:: DATASET EXCERPTS ::

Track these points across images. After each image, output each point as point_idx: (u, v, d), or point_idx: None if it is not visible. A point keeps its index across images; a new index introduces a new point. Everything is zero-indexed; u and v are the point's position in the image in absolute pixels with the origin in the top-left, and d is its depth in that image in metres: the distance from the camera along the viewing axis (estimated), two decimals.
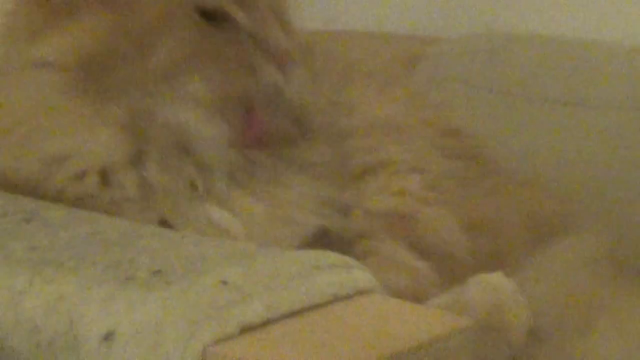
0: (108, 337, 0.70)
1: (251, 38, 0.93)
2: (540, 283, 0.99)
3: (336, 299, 0.72)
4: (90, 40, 0.89)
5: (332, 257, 0.75)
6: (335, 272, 0.73)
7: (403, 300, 0.75)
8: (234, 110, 0.92)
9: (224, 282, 0.70)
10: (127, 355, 0.68)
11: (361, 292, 0.73)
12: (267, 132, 0.94)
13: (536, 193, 1.10)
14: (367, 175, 1.01)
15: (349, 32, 1.12)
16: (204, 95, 0.91)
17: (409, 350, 0.66)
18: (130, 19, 0.90)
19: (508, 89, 1.28)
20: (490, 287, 0.89)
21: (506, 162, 1.13)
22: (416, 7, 1.49)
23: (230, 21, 0.92)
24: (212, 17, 0.92)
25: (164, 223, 0.89)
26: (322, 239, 0.94)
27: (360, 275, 0.74)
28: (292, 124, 0.96)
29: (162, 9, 0.90)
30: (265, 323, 0.68)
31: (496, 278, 0.89)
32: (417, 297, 0.92)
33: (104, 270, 0.74)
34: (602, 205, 1.13)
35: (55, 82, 0.89)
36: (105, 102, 0.90)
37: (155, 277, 0.72)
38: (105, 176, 0.91)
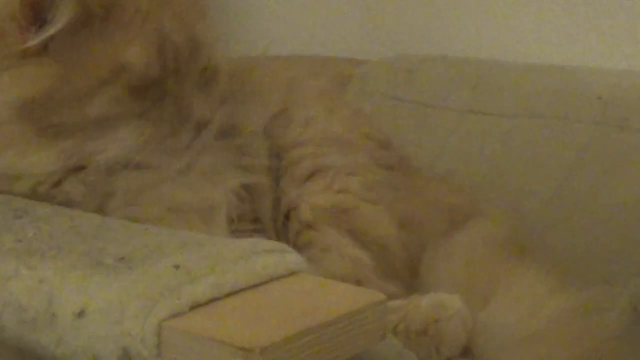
0: (80, 314, 0.69)
1: (176, 102, 0.92)
2: (449, 261, 0.99)
3: (272, 279, 0.71)
4: (35, 89, 0.87)
5: (269, 243, 0.75)
6: (271, 257, 0.73)
7: (326, 279, 0.75)
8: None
9: (176, 267, 0.70)
10: (96, 330, 0.68)
11: (293, 273, 0.73)
12: None
13: (448, 188, 1.10)
14: (314, 177, 1.00)
15: (290, 56, 1.11)
16: (131, 142, 0.90)
17: (330, 321, 0.66)
18: (74, 73, 0.87)
19: (423, 100, 1.29)
20: (440, 303, 0.90)
21: (423, 161, 1.13)
22: (346, 34, 1.49)
23: (162, 87, 0.91)
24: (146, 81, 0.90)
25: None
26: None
27: (292, 259, 0.73)
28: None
29: (103, 68, 0.88)
30: (212, 301, 0.68)
31: (449, 299, 0.91)
32: (359, 283, 0.92)
33: (78, 258, 0.74)
34: (500, 196, 1.13)
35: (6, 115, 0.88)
36: (44, 134, 0.88)
37: (120, 263, 0.72)
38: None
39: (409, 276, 0.98)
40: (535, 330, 0.92)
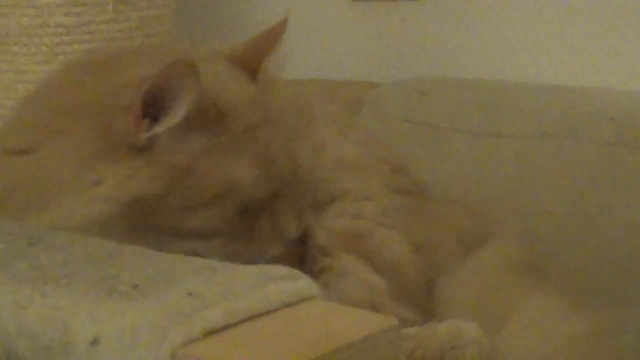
0: (94, 342, 0.69)
1: (272, 218, 0.93)
2: (463, 286, 0.98)
3: (284, 305, 0.71)
4: (148, 189, 0.87)
5: (282, 270, 0.74)
6: (284, 283, 0.73)
7: (338, 305, 0.74)
8: None
9: (190, 293, 0.70)
10: (110, 358, 0.68)
11: (305, 299, 0.73)
12: None
13: (462, 211, 1.09)
14: (330, 202, 1.00)
15: (305, 79, 1.11)
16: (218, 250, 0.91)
17: (342, 347, 0.66)
18: (187, 182, 0.88)
19: (436, 123, 1.29)
20: (457, 331, 0.89)
21: (436, 184, 1.13)
22: (359, 57, 1.49)
23: (259, 205, 0.93)
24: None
25: None
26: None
27: (304, 285, 0.73)
28: None
29: (215, 188, 0.89)
30: (225, 327, 0.68)
31: (465, 326, 0.90)
32: (374, 307, 0.91)
33: (92, 285, 0.74)
34: (513, 217, 1.13)
35: (103, 211, 0.88)
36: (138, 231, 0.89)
37: (134, 290, 0.72)
38: None
39: (424, 300, 0.97)
40: (549, 355, 0.91)
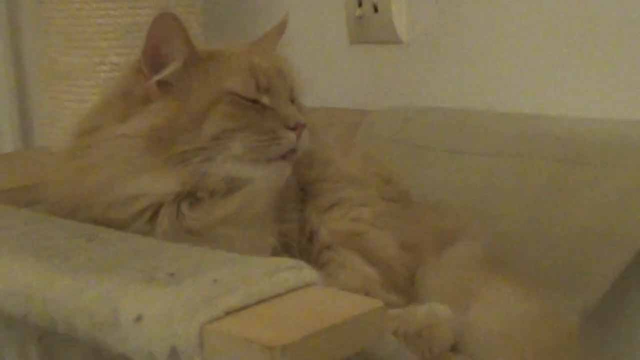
0: (138, 319, 0.70)
1: (273, 113, 0.94)
2: (439, 276, 0.99)
3: (291, 290, 0.72)
4: (158, 119, 0.90)
5: (289, 261, 0.75)
6: (291, 272, 0.73)
7: (335, 290, 0.75)
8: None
9: (215, 280, 0.70)
10: (151, 332, 0.68)
11: (308, 285, 0.73)
12: None
13: (438, 215, 1.10)
14: (333, 207, 1.00)
15: (310, 107, 1.12)
16: (242, 154, 0.91)
17: (337, 323, 0.67)
18: (188, 103, 0.91)
19: (417, 143, 1.30)
20: (432, 311, 0.90)
21: (417, 193, 1.14)
22: (354, 89, 1.50)
23: (260, 103, 0.93)
24: (247, 100, 0.93)
25: None
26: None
27: (307, 273, 0.74)
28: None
29: (211, 95, 0.91)
30: (243, 308, 0.69)
31: (439, 308, 0.91)
32: (367, 294, 0.92)
33: (137, 273, 0.74)
34: (480, 220, 1.14)
35: (133, 146, 0.90)
36: (168, 161, 0.90)
37: (170, 278, 0.72)
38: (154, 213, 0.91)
39: (407, 287, 0.98)
40: (508, 329, 0.92)
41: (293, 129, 0.93)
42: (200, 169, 0.90)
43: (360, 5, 1.46)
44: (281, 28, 1.04)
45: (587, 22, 1.25)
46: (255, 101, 0.93)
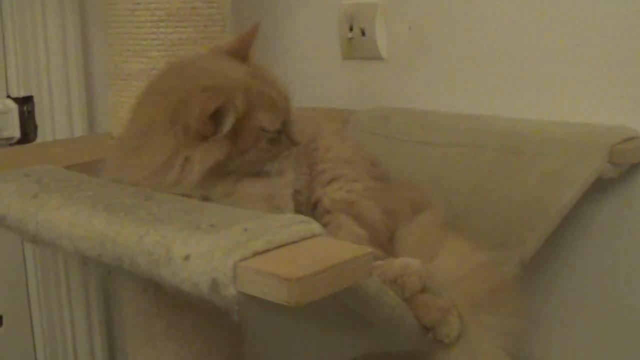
0: (186, 257, 0.71)
1: (287, 137, 0.95)
2: (410, 235, 1.00)
3: (302, 239, 0.73)
4: (220, 156, 0.89)
5: (302, 217, 0.76)
6: (303, 225, 0.74)
7: (335, 240, 0.76)
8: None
9: (245, 230, 0.71)
10: (196, 267, 0.70)
11: (315, 235, 0.74)
12: None
13: (410, 189, 1.10)
14: (332, 181, 1.01)
15: (309, 107, 1.12)
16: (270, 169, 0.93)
17: (337, 263, 0.68)
18: (237, 142, 0.89)
19: (392, 135, 1.30)
20: (405, 264, 0.90)
21: (392, 173, 1.13)
22: (345, 95, 1.50)
23: (279, 130, 0.94)
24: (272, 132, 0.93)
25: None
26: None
27: (315, 227, 0.75)
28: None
29: (252, 135, 0.90)
30: (266, 251, 0.70)
31: (412, 261, 0.91)
32: None
33: (184, 224, 0.75)
34: (439, 194, 1.14)
35: (199, 171, 0.89)
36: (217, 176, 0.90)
37: (211, 228, 0.73)
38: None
39: (388, 244, 0.99)
40: (462, 275, 0.93)
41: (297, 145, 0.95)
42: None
43: (351, 29, 1.47)
44: (253, 36, 0.99)
45: (531, 45, 1.25)
46: (277, 131, 0.93)
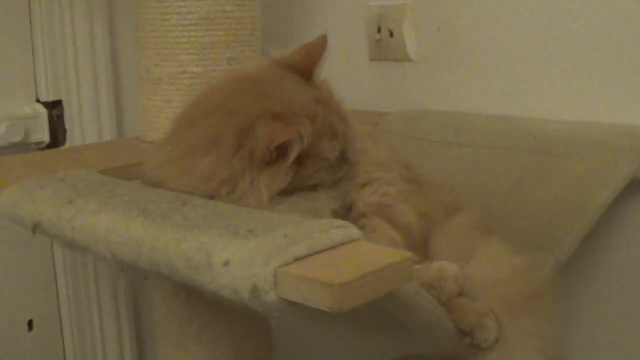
0: (226, 263, 0.70)
1: (347, 163, 0.96)
2: (445, 238, 0.99)
3: (342, 244, 0.72)
4: (283, 183, 0.89)
5: (340, 222, 0.75)
6: (341, 229, 0.74)
7: (374, 244, 0.75)
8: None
9: (285, 235, 0.71)
10: (236, 273, 0.69)
11: (354, 240, 0.73)
12: None
13: (443, 192, 1.08)
14: (367, 185, 0.99)
15: None
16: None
17: (378, 268, 0.67)
18: (300, 170, 0.90)
19: (423, 137, 1.29)
20: (442, 267, 0.89)
21: (427, 175, 1.12)
22: (376, 96, 1.50)
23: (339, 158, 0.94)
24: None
25: None
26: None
27: (354, 231, 0.74)
28: None
29: (316, 165, 0.91)
30: (307, 256, 0.69)
31: (448, 265, 0.90)
32: None
33: (223, 229, 0.75)
34: (472, 196, 1.13)
35: (264, 194, 0.89)
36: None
37: (250, 233, 0.73)
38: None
39: (422, 248, 0.97)
40: (499, 278, 0.92)
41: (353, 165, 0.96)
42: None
43: (379, 31, 1.46)
44: (321, 51, 0.97)
45: (561, 46, 1.24)
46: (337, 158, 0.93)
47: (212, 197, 0.89)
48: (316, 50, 0.97)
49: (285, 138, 0.85)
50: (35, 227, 0.92)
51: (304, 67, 0.96)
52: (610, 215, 1.11)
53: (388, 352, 1.28)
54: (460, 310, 0.87)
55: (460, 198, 1.08)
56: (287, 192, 0.90)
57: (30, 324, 1.64)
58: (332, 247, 0.71)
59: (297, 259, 0.68)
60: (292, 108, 0.89)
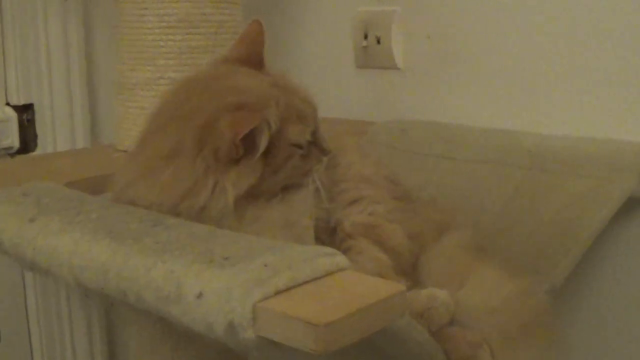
0: (199, 295, 0.63)
1: (317, 147, 0.88)
2: (436, 261, 0.92)
3: (327, 274, 0.66)
4: (253, 179, 0.82)
5: (326, 249, 0.69)
6: (327, 258, 0.67)
7: (364, 275, 0.69)
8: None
9: (265, 265, 0.64)
10: (210, 307, 0.62)
11: (341, 269, 0.67)
12: None
13: (434, 209, 1.02)
14: (353, 203, 0.93)
15: (327, 117, 1.05)
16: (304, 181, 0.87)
17: (369, 304, 0.61)
18: (268, 160, 0.82)
19: (412, 149, 1.23)
20: (432, 295, 0.83)
21: (414, 190, 1.06)
22: (362, 105, 1.44)
23: (310, 141, 0.88)
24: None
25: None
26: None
27: (341, 260, 0.68)
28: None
29: (283, 152, 0.84)
30: (288, 288, 0.62)
31: (439, 292, 0.83)
32: (381, 276, 0.85)
33: (196, 256, 0.68)
34: (464, 213, 1.06)
35: (232, 195, 0.81)
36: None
37: (226, 261, 0.66)
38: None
39: (411, 271, 0.91)
40: (494, 306, 0.86)
41: (327, 154, 0.89)
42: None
43: (365, 37, 1.40)
44: (260, 37, 0.91)
45: (554, 62, 1.18)
46: (307, 142, 0.87)
47: (177, 214, 0.81)
48: (256, 37, 0.91)
49: (251, 126, 0.78)
50: None
51: (251, 57, 0.90)
52: (603, 233, 1.06)
53: None
54: (452, 341, 0.81)
55: (451, 216, 1.02)
56: (256, 195, 0.82)
57: None
58: (317, 279, 0.64)
59: (278, 292, 0.61)
60: (252, 97, 0.82)
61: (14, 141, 1.49)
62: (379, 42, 1.37)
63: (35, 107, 1.51)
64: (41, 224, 0.80)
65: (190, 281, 0.64)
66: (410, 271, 0.90)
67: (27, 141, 1.51)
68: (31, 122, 1.51)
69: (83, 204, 0.85)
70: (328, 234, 0.90)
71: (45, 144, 1.52)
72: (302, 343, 0.57)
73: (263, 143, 0.80)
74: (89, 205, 0.83)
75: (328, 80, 1.46)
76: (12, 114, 1.48)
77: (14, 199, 0.88)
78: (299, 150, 0.85)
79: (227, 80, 0.87)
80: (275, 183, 0.84)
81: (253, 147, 0.80)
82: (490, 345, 0.82)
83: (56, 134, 1.53)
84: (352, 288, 0.64)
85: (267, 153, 0.82)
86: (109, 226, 0.77)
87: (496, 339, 0.82)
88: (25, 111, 1.50)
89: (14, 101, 1.50)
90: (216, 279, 0.63)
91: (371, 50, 1.39)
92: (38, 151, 1.51)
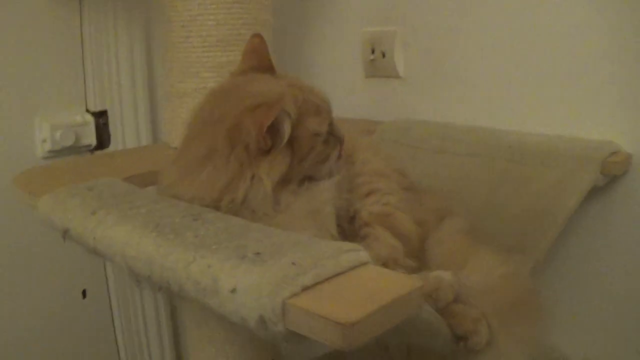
0: (233, 290, 0.51)
1: (334, 137, 0.75)
2: (439, 245, 0.79)
3: (351, 269, 0.53)
4: (283, 167, 0.69)
5: (349, 245, 0.56)
6: (351, 254, 0.54)
7: (386, 270, 0.55)
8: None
9: (293, 263, 0.51)
10: (243, 302, 0.50)
11: (364, 264, 0.54)
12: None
13: (435, 198, 0.89)
14: (369, 195, 0.80)
15: (341, 117, 0.92)
16: (328, 167, 0.74)
17: (391, 300, 0.48)
18: (294, 150, 0.70)
19: (414, 145, 1.10)
20: (438, 277, 0.70)
21: (417, 179, 0.93)
22: (371, 107, 1.30)
23: (329, 132, 0.75)
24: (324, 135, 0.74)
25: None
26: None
27: (363, 255, 0.55)
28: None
29: (308, 142, 0.71)
30: (315, 284, 0.50)
31: (444, 274, 0.70)
32: (394, 260, 0.73)
33: (230, 252, 0.55)
34: (456, 200, 0.93)
35: (267, 185, 0.69)
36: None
37: (257, 257, 0.53)
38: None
39: (420, 254, 0.78)
40: (490, 285, 0.73)
41: (342, 142, 0.75)
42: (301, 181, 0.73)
43: (372, 52, 1.26)
44: (262, 46, 0.79)
45: (529, 74, 1.05)
46: (326, 132, 0.74)
47: (217, 208, 0.69)
48: (259, 48, 0.79)
49: (272, 118, 0.66)
50: (65, 234, 0.73)
51: (262, 65, 0.78)
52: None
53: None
54: (457, 317, 0.68)
55: (447, 203, 0.89)
56: (287, 182, 0.70)
57: (84, 293, 1.47)
58: (342, 273, 0.51)
59: (305, 289, 0.48)
60: (268, 96, 0.70)
61: (92, 140, 1.43)
62: (384, 56, 1.24)
63: (109, 113, 1.45)
64: (100, 217, 0.68)
65: (225, 277, 0.52)
66: (418, 254, 0.77)
67: (102, 140, 1.45)
68: (105, 125, 1.45)
69: (136, 198, 0.72)
70: (348, 222, 0.77)
71: (117, 142, 1.45)
72: (330, 340, 0.44)
73: (287, 131, 0.68)
74: (140, 200, 0.71)
75: (342, 87, 1.33)
76: (91, 119, 1.43)
77: (81, 192, 0.76)
78: (319, 138, 0.73)
79: (245, 87, 0.75)
80: (303, 169, 0.72)
81: (278, 137, 0.68)
82: (487, 320, 0.69)
83: (125, 134, 1.45)
84: (374, 284, 0.51)
85: (293, 144, 0.70)
86: (156, 219, 0.64)
87: (491, 314, 0.70)
88: (100, 116, 1.44)
89: (92, 108, 1.43)
90: (248, 276, 0.50)
91: (377, 62, 1.26)
92: (111, 148, 1.43)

:: INSTRUCTIONS FOR THE TASK ::
Produce the lines from the first line of the entries through the line that contains "13: (536, 193, 1.10)", exactly, leaving the pictures behind.

:: RESULT OF THE EXERCISE ::
Track these points across images. After each image, output each point as point_idx: (u, v, d), or point_idx: None if it is not visible. A point keeps its index across images; a new index introduces a new point. Everything is zero-indexed; u and v are the point's position in the image in absolute pixels with the origin in the top-left, and d is its depth in that image in metres: the distance from the camera along the viewing axis (estimated), two decimals.
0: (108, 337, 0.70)
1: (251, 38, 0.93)
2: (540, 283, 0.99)
3: (336, 299, 0.72)
4: (90, 40, 0.89)
5: (332, 257, 0.75)
6: (335, 272, 0.73)
7: (403, 300, 0.75)
8: (234, 110, 0.92)
9: (224, 282, 0.70)
10: (127, 355, 0.68)
11: (361, 292, 0.73)
12: (267, 132, 0.94)
13: (536, 193, 1.10)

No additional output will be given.